(Beginning of Supplied material)
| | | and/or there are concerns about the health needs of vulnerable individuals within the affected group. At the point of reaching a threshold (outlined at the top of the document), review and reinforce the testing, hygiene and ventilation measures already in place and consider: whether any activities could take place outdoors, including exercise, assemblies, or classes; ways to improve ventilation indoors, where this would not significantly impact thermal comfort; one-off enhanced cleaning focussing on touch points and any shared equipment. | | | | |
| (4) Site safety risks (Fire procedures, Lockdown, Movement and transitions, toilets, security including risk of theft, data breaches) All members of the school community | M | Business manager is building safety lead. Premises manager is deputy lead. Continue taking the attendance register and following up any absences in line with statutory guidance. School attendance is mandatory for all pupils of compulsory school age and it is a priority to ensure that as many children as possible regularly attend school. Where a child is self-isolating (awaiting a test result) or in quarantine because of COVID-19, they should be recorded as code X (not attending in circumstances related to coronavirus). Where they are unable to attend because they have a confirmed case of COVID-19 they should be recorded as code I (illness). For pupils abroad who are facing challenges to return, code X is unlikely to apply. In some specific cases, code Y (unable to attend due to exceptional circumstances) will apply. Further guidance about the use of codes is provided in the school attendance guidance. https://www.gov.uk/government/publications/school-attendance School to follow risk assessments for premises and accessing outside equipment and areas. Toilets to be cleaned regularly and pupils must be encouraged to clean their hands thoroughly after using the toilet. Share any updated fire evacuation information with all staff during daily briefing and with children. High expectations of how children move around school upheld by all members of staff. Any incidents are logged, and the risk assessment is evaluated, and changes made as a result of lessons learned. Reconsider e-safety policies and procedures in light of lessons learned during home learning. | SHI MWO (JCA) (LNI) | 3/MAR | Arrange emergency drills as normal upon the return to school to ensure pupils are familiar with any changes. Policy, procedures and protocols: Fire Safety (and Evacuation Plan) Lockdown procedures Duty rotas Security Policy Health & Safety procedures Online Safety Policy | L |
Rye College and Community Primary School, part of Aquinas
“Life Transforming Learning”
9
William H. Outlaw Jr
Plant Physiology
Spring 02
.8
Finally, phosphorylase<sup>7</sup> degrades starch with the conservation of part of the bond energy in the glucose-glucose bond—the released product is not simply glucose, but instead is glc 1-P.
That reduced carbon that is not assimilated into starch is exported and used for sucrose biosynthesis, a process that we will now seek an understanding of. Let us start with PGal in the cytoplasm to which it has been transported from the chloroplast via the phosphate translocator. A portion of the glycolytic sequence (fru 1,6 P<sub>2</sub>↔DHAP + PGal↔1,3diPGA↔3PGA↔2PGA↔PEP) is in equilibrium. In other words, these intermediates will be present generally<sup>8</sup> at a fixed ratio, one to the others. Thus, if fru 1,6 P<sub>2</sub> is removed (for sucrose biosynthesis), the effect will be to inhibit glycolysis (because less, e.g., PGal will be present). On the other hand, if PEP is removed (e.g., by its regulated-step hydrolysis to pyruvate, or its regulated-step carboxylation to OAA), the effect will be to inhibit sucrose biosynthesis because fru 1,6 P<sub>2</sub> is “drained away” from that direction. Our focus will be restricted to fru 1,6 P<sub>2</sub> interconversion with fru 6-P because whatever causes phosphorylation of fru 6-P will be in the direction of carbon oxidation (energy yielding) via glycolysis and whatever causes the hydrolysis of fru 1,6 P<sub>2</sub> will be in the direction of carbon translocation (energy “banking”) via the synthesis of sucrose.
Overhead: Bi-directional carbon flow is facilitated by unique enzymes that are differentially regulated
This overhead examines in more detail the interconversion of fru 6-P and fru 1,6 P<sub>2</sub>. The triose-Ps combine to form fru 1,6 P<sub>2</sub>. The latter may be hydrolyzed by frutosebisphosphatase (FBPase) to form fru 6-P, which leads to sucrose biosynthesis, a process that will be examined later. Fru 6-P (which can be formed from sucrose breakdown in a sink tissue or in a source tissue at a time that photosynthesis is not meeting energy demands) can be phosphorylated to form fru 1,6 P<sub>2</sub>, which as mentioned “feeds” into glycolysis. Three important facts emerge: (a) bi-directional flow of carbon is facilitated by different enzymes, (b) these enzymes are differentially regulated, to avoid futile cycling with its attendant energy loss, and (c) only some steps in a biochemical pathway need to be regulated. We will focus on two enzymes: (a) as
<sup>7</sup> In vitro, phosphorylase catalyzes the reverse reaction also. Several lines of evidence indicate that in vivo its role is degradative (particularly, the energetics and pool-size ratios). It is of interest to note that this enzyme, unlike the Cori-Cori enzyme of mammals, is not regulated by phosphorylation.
(End of Supplied material)
_Your assignment_. Output all of the data without altering a single line.

_Final answer_.
| | | and/or there are concerns about the health needs of vulnerable individuals within the affected group. At the point of reaching a threshold (outlined at the top of the document), review and reinforce the testing, hygiene and ventilation measures already in place and consider: whether any activities could take place outdoors, including exercise, assemblies, or classes; ways to improve ventilation indoors, where this would not significantly impact thermal comfort; one-off enhanced cleaning focussing on touch points and any shared equipment. | | | | |
| (4) Site safety risks (Fire procedures, Lockdown, Movement and transitions, toilets, security including risk of theft, data breaches) All members of the school community | M | Business manager is building safety lead. Premises manager is deputy lead. Continue taking the attendance register and following up any absences in line with statutory guidance. School attendance is mandatory for all pupils of compulsory school age and it is a priority to ensure that as many children as possible regularly attend school. Where a child is self-isolating (awaiting a test result) or in quarantine because of COVID-19, they should be recorded as code X (not attending in circumstances related to coronavirus). Where they are unable to attend because they have a confirmed case of COVID-19 they should be recorded as code I (illness). For pupils abroad who are facing challenges to return, code X is unlikely to apply. In some specific cases, code Y (unable to attend due to exceptional circumstances) will apply. Further guidance about the use of codes is provided in the school attendance guidance. https://www.gov.uk/government/publications/school-attendance School to follow risk assessments for premises and accessing outside equipment and areas. Toilets to be cleaned regularly and pupils must be encouraged to clean their hands thoroughly after using the toilet. Share any updated fire evacuation information with all staff during daily briefing and with children. High expectations of how children move around school upheld by all members of staff. Any incidents are logged, and the risk assessment is evaluated, and changes made as a result of lessons learned. Reconsider e-safety policies and procedures in light of lessons learned during home learning. | SHI MWO (JCA) (LNI) | 3/MAR | Arrange emergency drills as normal upon the return to school to ensure pupils are familiar with any changes. Policy, procedures and protocols: Fire Safety (and Evacuation Plan) Lockdown procedures Duty rotas Security Policy Health & Safety procedures Online Safety Policy | L |
Rye College and Community Primary School, part of Aquinas
“Life Transforming Learning”
9
William H. Outlaw Jr
Plant Physiology
Spring 02
.8
Finally, phosphorylase<sup>7</sup> degrades starch with the conservation of part of the bond energy in the glucose-glucose bond—the released product is not simply glucose, but instead is glc 1-P.
That reduced carbon that is not assimilated into starch is exported and used for sucrose biosynthesis, a process that we will now seek an understanding of. Let us start with PGal in the cytoplasm to which it has been transported from the chloroplast via the phosphate translocator. A portion of the glycolytic sequence (fru 1,6 P<sub>2</sub>↔DHAP + PGal↔1,3diPGA↔3PGA↔2PGA↔PEP) is in equilibrium. In other words, these intermediates will be present generally<sup>8</sup> at a fixed ratio, one to the others. Thus, if fru 1,6 P<sub>2</sub> is removed (for sucrose biosynthesis), the effect will be to inhibit glycolysis (because less, e.g., PGal will be present). On the other hand, if PEP is removed (e.g., by its regulated-step hydrolysis to pyruvate, or its regulated-step carboxylation to OAA), the effect will be to inhibit sucrose biosynthesis because fru 1,6 P<sub>2</sub> is “drained away” from that direction. Our focus will be restricted to fru 1,6 P<sub>2</sub> interconversion with fru 6-P because whatever causes phosphorylation of fru 6-P will be in the direction of carbon oxidation (energy yielding) via glycolysis and whatever causes the hydrolysis of fru 1,6 P<sub>2</sub> will be in the direction of carbon translocation (energy “banking”) via the synthesis of sucrose.
Overhead: Bi-directional carbon flow is facilitated by unique enzymes that are differentially regulated
This overhead examines in more detail the interconversion of fru 6-P and fru 1,6 P<sub>2</sub>. The triose-Ps combine to form fru 1,6 P<sub>2</sub>. The latter may be hydrolyzed by frutosebisphosphatase (FBPase) to form fru 6-P, which leads to sucrose biosynthesis, a process that will be examined later. Fru 6-P (which can be formed from sucrose breakdown in a sink tissue or in a source tissue at a time that photosynthesis is not meeting energy demands) can be phosphorylated to form fru 1,6 P<sub>2</sub>, which as mentioned “feeds” into glycolysis. Three important facts emerge: (a) bi-directional flow of carbon is facilitated by different enzymes, (b) these enzymes are differentially regulated, to avoid futile cycling with its attendant energy loss, and (c) only some steps in a biochemical pathway need to be regulated. We will focus on two enzymes: (a) as
<sup>7</sup> In vitro, phosphorylase catalyzes the reverse reaction also. Several lines of evidence indicate that in vivo its role is degradative (particularly, the energetics and pool-size ratios). It is of interest to note that this enzyme, unlike the Cori-Cori enzyme of mammals, is not regulated by phosphorylation.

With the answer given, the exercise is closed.